Collected data entries:
▼

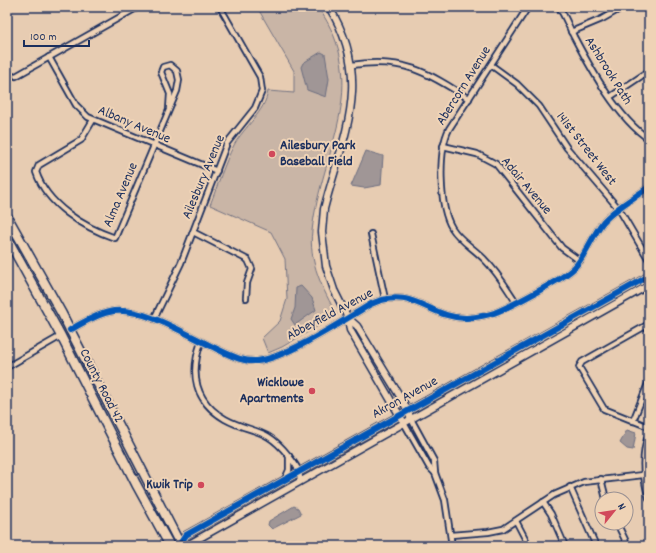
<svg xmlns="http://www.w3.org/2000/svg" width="656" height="553" viewBox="0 0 656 553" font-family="Dekko,sans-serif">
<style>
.green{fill:#c9b5a6;stroke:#727282}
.water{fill:#a09696;stroke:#6b6d80}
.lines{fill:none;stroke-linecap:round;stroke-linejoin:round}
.street-casing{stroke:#1b2f5e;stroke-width:8}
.secondary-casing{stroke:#1b2f5e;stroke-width:9}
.highway-casing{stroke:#1b2f5e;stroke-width:11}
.street{stroke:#efd3b6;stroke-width:4.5}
.secondary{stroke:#efd3b6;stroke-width:6}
.highway{stroke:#efd3b6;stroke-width:8}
.cycleway-casing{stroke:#efd3b6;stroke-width:8}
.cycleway{stroke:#0057b8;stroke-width:6}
.poi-dot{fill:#d1495b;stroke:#efd3b6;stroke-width:1.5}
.labels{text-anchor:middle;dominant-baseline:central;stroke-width:4;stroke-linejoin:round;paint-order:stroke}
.street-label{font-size:14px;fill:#1b2f5e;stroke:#efd3b6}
.poi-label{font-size:14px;font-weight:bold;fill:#1b2f5e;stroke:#efd3b6;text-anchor:end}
</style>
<rect width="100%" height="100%" fill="#e7ccb2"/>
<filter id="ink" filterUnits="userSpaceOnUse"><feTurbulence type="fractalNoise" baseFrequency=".025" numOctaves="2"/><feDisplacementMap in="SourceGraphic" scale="8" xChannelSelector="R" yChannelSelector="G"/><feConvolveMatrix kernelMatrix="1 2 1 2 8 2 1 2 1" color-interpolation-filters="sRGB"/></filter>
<g filter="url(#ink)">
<path class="green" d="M257,7H318C373,86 321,150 312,231C308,261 323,290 337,315L282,347L268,353L262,338L280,321L287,299L285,259L271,232L210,205C218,185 224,164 234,145C244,127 265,112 268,91L294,93V71Z"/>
<g class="water">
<polygon points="321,52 325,54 329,79 326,97 307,90 301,67 303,63"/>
<polygon points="366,151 383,156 381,185 364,188 351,186"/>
<polygon points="301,286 312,298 316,310 295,325 291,319 295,308 296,288"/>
<polygon points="627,430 636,433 633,450 627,449 620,443"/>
<polygon points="294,506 298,508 301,514 272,529 268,525 269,521"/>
</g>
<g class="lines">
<g class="street-casing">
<g id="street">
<polyline points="445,7 447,8"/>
<path d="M559,7C565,16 569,27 574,37C591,69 618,119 649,139"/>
<polyline points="571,32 602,19 623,7"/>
<polyline points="49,57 76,105 88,117 217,171"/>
<path d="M352,65C402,57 428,72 469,99"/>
<polyline points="491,65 517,84 539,106 567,148 619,209 649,260"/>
<polyline points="16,76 138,7"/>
<polyline points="610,97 649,71"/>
<path d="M93,120L81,140L39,165L36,172C47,205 83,227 115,238L177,91L179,80L177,71L170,65L163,67L161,72L170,94L169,109"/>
<polyline points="443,146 477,154 496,164 562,248 580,261"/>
<polyline points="193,232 248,260 252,269 247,283 246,298"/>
<polyline points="371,234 385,299"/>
<path d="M516,302C506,287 498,273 485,260C475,249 460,241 452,228C439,207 438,151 449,129L528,7"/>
<polyline points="154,319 181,263 227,143 255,108 262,91 260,77 220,7"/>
<polyline points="649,324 582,362 579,367 604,409 649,427"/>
<path d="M70,330C82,323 95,315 109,312C139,304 189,336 217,349C230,355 242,362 257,361C287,358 344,320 371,304C413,285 430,319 467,318C477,317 485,316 494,313C508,308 565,278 574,268C586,255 592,236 603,222C615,208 634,198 649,187"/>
<path d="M201,342C190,373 194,401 225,419C252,434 265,426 288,455C295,464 300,469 300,481"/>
<polyline points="7,367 61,336"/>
<polyline points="411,419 434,461 435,473 445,500 452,546"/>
<polyline points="633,421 649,381"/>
<polyline points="404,423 429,467 435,473"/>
<path d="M649,433C641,455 642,476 649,498"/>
<polyline points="285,479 289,470 289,456"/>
<polyline points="601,479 606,499"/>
<polyline points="570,487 596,546"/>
<polyline points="543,502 551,514 565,546"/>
<polyline points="516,521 529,546"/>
<polyline points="617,523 628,546"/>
<polyline points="451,535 488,532 503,529 554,495 584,482 643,475"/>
</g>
</g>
<g class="secondary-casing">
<g id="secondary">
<path d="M329,7C374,80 343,135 324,209L322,232L326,266L334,290L348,318L350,330L404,423"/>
<polyline points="348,318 357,326 404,403 411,419"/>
<polyline points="180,544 186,535 649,276"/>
<polyline points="178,545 191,543 649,285"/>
</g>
</g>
<g class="highway-casing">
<g id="highway">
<polyline points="7,216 62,314 181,546"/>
<polyline points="7,238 61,336 136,484 170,546"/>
</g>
</g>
<use href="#street" class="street"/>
<use href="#secondary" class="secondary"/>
<use href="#highway" class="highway"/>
<g class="cycleway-casing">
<g id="cycleway">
<path d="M70,330C82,323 95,315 109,312C139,304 189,336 217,349C230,355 242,362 257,361C287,358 344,320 371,304C413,285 430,319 467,318C477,317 485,316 494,313C508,308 565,278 574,268C586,255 592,236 603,222C615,208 634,198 649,187"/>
<polyline points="180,544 186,535 649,276"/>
</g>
</g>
<use href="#cycleway" class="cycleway"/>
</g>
</g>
<g class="poi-dot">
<circle cx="272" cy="154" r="4"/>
<circle cx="312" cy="391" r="4"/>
<circle cx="201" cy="485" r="4"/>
</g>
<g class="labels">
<g class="street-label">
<text transform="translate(608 71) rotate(58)">Ashbrook Path</text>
<text transform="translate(464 86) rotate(-58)">Abercorn Avenue</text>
<text transform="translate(134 125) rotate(23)">Albany Avenue</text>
<text transform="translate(586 149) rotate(52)">141st Street West</text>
<text transform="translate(204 177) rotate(-67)">Ailesbury Avenue</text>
<text transform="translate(526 186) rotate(50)">Adair Avenue</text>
<text transform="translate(121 195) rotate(-67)">Alma Avenue</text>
<text transform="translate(330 315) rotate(-28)">Abbeyfield Avenue</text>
<text transform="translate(101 386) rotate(63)">County Road 42</text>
<text transform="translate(405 398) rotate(-29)">Akron Avenue</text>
</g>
<g class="poi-label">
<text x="280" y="146" text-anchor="start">Ailesbury Park<tspan x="280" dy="16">Baseball Field</tspan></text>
<text x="304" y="383">Wicklowe<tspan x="304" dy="16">Apartments</tspan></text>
<text x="193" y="485">Kwik Trip</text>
</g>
</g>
<rect width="656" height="553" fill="none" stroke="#efd3b6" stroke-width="24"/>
<rect x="12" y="12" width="632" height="529" fill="none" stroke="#1b2f5e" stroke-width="1.5" filter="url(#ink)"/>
<g transform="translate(614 511) rotate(60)"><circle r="19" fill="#efd3b6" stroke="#9a9193"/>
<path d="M0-3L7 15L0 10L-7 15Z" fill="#d1495b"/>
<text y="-6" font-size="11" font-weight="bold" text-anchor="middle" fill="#1b2f5e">N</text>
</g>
<path d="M24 40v6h65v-6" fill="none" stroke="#1b2f5e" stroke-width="2"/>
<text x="30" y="40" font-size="12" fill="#1b2f5e" stroke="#efd3b6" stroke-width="3" paint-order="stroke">100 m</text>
</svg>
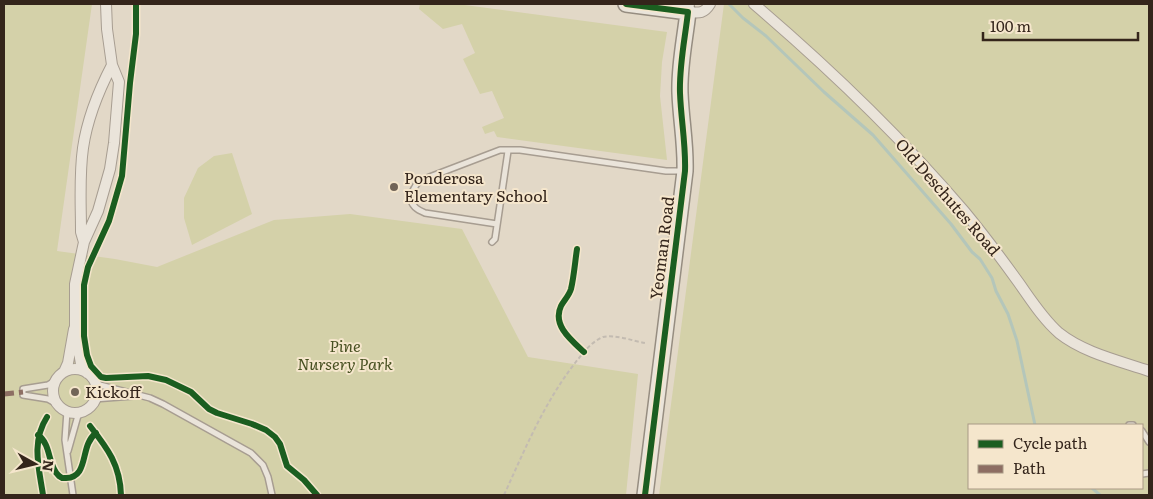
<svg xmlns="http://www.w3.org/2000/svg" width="1153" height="499" viewBox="0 0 1153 499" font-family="Literata,serif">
	<rect width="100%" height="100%" fill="#e2d8c7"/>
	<path fill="#d4d1a9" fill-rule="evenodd" d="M4 4H92L57 251 115 259 157 267 274 220 350 214 462 229 528 357 638 374 626 495H4Z
		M420 4H457L667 32 662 62 660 96 667 160 497 137 494 131 485 134 482 127 504 118 492 91 480 94 463 59 475 53 462 24 443 29 419 9Z
		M724 4H1149V495H659ZM969 425H1142V488H969Z
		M232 153 252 214 192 245 184 218V198L198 168 214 156Z"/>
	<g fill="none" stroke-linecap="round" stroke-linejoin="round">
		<path stroke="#b4c6ba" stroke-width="3" d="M729 4 743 18 766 36 824 92 873 135 951 224 972 252 980 259 992 278 996 291 1008 314 1017 341 1035 425
			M1092 488 1100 495"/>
		<defs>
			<path id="lane" d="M497 224 425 213C407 206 408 195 419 181L500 150H520L666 171H684
				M492 242 495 239 508 151
				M55 381 48 385 23 389V395L48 399 57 404
				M96 384 150 398 163 404 251 453 263 465 268 477 272 495
				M94 399 133 396
				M67 411 65 440 73 495
				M1129 425H1133
				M1142 431 1149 442
				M68 451 79 412
				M1142 474 1149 473"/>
			<path id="street" d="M689 4 688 12C699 13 704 14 710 4
				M754 4C829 68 900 136 964 211 983 234 1001 258 1019 283 1031 300 1043 319 1059 333 1084 353 1120 361 1149 371
				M84 242 81 232C81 204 79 176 83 148 87 120 99 90 112 65
				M53 391a22 22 0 1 1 44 0a22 22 0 1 1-44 0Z
				M64 372 68 363 74 329
				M87 373 81 364 75 328V284L84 242 98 211 110 169 114 143 119 82 112 65 107 29 106 4"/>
			<path id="secondary" d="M626 4 688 12C685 39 679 66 680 93 681 120 686 145 685 171L645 495"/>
		</defs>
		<use href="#lane" stroke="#a79d91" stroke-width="8"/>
		<use href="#street" stroke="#a79d91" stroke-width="12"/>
		<use href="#secondary" stroke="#968d81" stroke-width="18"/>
		<path stroke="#c3bbb1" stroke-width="2" stroke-dasharray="4 2.5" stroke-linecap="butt" d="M504 495C525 449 544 403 575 363 583 353 591 342 603 337 615 334 633 341 645 343"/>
		<use href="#lane" stroke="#eae4da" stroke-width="5"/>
		<use href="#street" stroke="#eae4da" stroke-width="10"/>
		<use href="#secondary" stroke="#eae4da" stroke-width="15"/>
		<path stroke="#8d6e63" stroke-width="5" stroke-dasharray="10 5" stroke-linecap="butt" d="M4 394 23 392"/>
		<defs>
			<path id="cycleway" d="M136 4V34L130 83 122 176 109 221 88 267 84 285V336L87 355 91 366 101 377 106 378 148 376 166 380 191 392 209 409 217 413 252 424 266 430 275 437 280 444 287 466 304 480 317 495
				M626 4 688 12C685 39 679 66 680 93 681 120 686 145 685 171L645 495
				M577 249C575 262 574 276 571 289 569 296 564 300 561 306 552 325 571 340 584 352
				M90 426C108 449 120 465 121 495
				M38 435C52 445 47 465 59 476 63 479 62 478 66 478 90 477 79 446 96 433
				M43 495C39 468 31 442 47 417"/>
		</defs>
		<use href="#cycleway" stroke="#f5e6cc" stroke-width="9"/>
		<use href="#cycleway" stroke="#1b5e20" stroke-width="6"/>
	</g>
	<g fill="#716457" stroke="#f5e6cc" stroke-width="2">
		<circle cx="394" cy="187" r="5"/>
		<circle cx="75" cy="392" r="5"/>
	</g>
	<g text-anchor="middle" stroke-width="4" stroke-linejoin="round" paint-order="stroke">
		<g font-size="16" fill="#34251b" stroke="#f5e6cc" text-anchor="start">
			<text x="404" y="184">Ponderosa<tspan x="404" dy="18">Elementary School</tspan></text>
			<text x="85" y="398">Kickoff</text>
		</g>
		<g font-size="16" fill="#34251b" stroke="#f5e6cc">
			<text transform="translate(948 197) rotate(49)" y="6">Old Deschutes Road</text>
			<text transform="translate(662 248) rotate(-83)" y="6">Yeoman Road</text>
		</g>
		<g font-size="16" font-style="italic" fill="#475021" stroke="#f5e6cc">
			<text x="345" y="352">Pine<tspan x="345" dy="18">Nursery Park</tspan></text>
		</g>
	</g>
	<rect width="1153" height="499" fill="none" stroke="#34251b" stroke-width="10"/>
	<rect x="968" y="424" width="175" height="65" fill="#f5e6cc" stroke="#a89985"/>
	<rect x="978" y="440" width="25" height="8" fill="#1b5e20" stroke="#a89985"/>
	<text x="1013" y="449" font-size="15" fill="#34251b">Cycle path</text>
	<rect x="978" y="465" width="25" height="8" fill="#8d6e63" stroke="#a89985"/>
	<text x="1013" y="474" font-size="15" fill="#34251b">Path</text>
	<g transform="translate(35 464) rotate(98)" stroke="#f5e6cc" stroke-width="4" paint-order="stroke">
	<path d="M0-4L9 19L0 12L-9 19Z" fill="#34251b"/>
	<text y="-8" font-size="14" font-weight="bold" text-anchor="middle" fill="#34251b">N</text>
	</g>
	<path d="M983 32v8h155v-8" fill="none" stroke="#34251b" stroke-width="2.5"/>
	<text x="990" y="32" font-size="15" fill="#34251b" stroke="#f5e6cc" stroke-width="4" paint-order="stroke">100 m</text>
</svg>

▲

How many of the lines above hold "labels"? Answer with only the number.

_ANSWER BELOW:_ 2